7) Ekonomik önlemler, teşvikler, eğitim, kalkınma vb. alanlara vurgu yapılan “proaktif önlemler” raporun “çözüm” bölümünde ilk sırada yer almıştır. Oysa bu önlemler 30 yıldır denenmektedir. Hiçbir sonuç alınamamaktadır. İlk sıraya barış, diyalog, kültürlere saygı, ifade hakkı vb. demokratik haklar ve temalar yazılmalıydı.
Raporda “tazminat” veya “ödenekler” hakkında değerlendirmeler fazlaca yer kaplamıştır. Yakınlarını kaybedenlerin ilk kaygısı “maddi dürtüler” değildir. Acıların hafifletilmesi ve kayıplarına saygı isteğidir. Bu bölümün rapora fazlaca yansıdığı görüşündeyim.
9) Rapor “düşman” diye bir kategori olamayacağını; ancak “suçlu” olabileceğini haklı olarak belirtmiştir. Türk Ceza Hukuku’nda “düşman” diye bir suç kategorisi zaten bulunmamaktadır. “Vatana ihanet” gibi suçlar var ise de “düşman” diye ayrı bir nitelemeye rastlayamıyoruz. Kanımca geçmişte bazı Başbakanların “iç düşmanlar, dış düşmanlar” diye bir kategorik nitelemesine göndermede bulunan rapor söz konusu vurgusu ile doğru bir eylemde bulunmuştur.

Verilen görev 1:
Rapor üzerine yazılmış metnin "7) Ekonomik önlemler, teşvikler, eğitim, kalkınma" ifadesinden "fazlaca yansıdığı görüşündeyim." ifadesine kadar olan kısmını kelimesi kelimesine aktarır mısınız?
Verilen görev 2:
Rapor üzerine yazılmış metne göre şu ifadeler doğru mu? Her birini evet ya da hayır ile yanıtlayıp metinden belirleyici sözleri aynen alıntılar mısınız? (a) Raporun çözüm bölümünde ilk sırada proaktif önlemler yer almıştır. (b) Türk Ceza Hukuku'nda "düşman" diye bir suç kategorisi bulunmaktadır. (c) Yakınlarını kaybedenlerin ilk kaygısı maddi dürtülerdir.
Kayıtlara başvurmanız gerekmiyor.

Sağlanan kayıtlar:
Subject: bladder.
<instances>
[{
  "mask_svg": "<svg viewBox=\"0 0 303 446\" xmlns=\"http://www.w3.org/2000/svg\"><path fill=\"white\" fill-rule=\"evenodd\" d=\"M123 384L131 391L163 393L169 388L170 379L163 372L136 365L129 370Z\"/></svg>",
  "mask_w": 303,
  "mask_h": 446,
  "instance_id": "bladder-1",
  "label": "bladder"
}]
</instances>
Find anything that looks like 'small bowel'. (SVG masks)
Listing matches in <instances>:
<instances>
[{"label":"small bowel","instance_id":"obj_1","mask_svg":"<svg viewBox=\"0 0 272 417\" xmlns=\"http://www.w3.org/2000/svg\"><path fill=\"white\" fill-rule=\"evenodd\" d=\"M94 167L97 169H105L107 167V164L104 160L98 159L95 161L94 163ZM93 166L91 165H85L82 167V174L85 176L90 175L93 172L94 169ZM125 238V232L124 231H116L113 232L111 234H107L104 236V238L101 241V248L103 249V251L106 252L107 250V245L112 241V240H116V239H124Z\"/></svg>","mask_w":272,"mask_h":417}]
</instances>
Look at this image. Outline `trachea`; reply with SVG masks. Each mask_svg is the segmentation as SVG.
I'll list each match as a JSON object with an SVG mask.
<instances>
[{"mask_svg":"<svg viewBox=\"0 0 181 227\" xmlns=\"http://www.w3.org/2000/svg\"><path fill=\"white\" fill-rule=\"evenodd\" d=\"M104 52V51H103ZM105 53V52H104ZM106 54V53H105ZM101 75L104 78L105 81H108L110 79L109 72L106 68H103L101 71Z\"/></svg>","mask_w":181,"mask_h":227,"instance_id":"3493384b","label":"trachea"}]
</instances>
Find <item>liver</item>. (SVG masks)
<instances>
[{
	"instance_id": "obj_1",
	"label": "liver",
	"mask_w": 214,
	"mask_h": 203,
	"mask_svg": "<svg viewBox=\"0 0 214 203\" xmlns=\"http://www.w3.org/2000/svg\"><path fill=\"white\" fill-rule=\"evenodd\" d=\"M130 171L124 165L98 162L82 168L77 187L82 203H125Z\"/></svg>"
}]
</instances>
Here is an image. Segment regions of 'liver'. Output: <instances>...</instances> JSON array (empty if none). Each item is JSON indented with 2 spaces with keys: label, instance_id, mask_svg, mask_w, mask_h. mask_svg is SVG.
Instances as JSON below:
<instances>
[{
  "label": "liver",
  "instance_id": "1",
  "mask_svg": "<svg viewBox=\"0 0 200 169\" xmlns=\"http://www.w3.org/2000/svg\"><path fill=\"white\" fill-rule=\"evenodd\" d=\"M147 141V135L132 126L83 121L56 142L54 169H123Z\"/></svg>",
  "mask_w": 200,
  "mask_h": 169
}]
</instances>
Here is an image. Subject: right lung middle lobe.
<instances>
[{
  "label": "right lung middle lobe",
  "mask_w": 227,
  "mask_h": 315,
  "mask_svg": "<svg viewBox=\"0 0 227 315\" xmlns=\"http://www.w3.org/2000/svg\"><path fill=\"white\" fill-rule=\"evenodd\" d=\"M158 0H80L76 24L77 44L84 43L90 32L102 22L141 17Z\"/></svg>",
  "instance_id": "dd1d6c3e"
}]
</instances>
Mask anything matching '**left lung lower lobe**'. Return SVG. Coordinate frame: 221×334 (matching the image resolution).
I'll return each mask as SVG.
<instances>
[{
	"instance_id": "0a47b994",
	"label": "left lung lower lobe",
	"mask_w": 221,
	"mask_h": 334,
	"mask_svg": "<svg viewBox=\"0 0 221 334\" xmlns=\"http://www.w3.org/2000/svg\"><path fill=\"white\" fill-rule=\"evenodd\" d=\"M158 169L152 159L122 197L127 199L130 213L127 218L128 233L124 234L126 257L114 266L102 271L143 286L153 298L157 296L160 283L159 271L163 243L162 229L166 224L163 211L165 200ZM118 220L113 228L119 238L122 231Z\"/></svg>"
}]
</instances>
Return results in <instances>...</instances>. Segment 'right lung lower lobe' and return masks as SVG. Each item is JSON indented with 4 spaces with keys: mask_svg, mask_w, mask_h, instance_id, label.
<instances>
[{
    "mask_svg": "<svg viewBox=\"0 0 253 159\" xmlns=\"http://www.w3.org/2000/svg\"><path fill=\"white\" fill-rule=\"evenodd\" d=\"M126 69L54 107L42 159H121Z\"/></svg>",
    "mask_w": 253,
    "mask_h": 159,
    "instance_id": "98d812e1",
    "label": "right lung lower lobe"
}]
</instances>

Tam yanıt 1:
7) Ekonomik önlemler, teşvikler, eğitim, kalkınma vb. alanlara vurgu yapılan “proaktif önlemler” raporun “çözüm” bölümünde ilk sırada yer almıştır. Oysa bu önlemler 30 yıldır denenmektedir. Hiçbir sonuç alınamamaktadır. İlk sıraya barış, diyalog, kültürlere saygı, ifade hakkı vb. demokratik haklar ve temalar yazılmalıydı.
Raporda “tazminat” veya “ödenekler” hakkında değerlendirmeler fazlaca yer kaplamıştır. Yakınlarını kaybedenlerin ilk kaygısı “maddi dürtüler” değildir. Acıların hafifletilmesi ve kayıplarına saygı isteğidir. Bu bölümün rapora fazlaca yansıdığı görüşündeyim.

Tam yanıt 2:
(a) Evet: "“proaktif önlemler” raporun “çözüm” bölümünde ilk sırada yer almıştır."
(b) Hayır: "Türk Ceza Hukuku’nda “düşman” diye bir suç kategorisi zaten bulunmamaktadır."
(c) Hayır: "Yakınlarını kaybedenlerin ilk kaygısı “maddi dürtüler” değildir."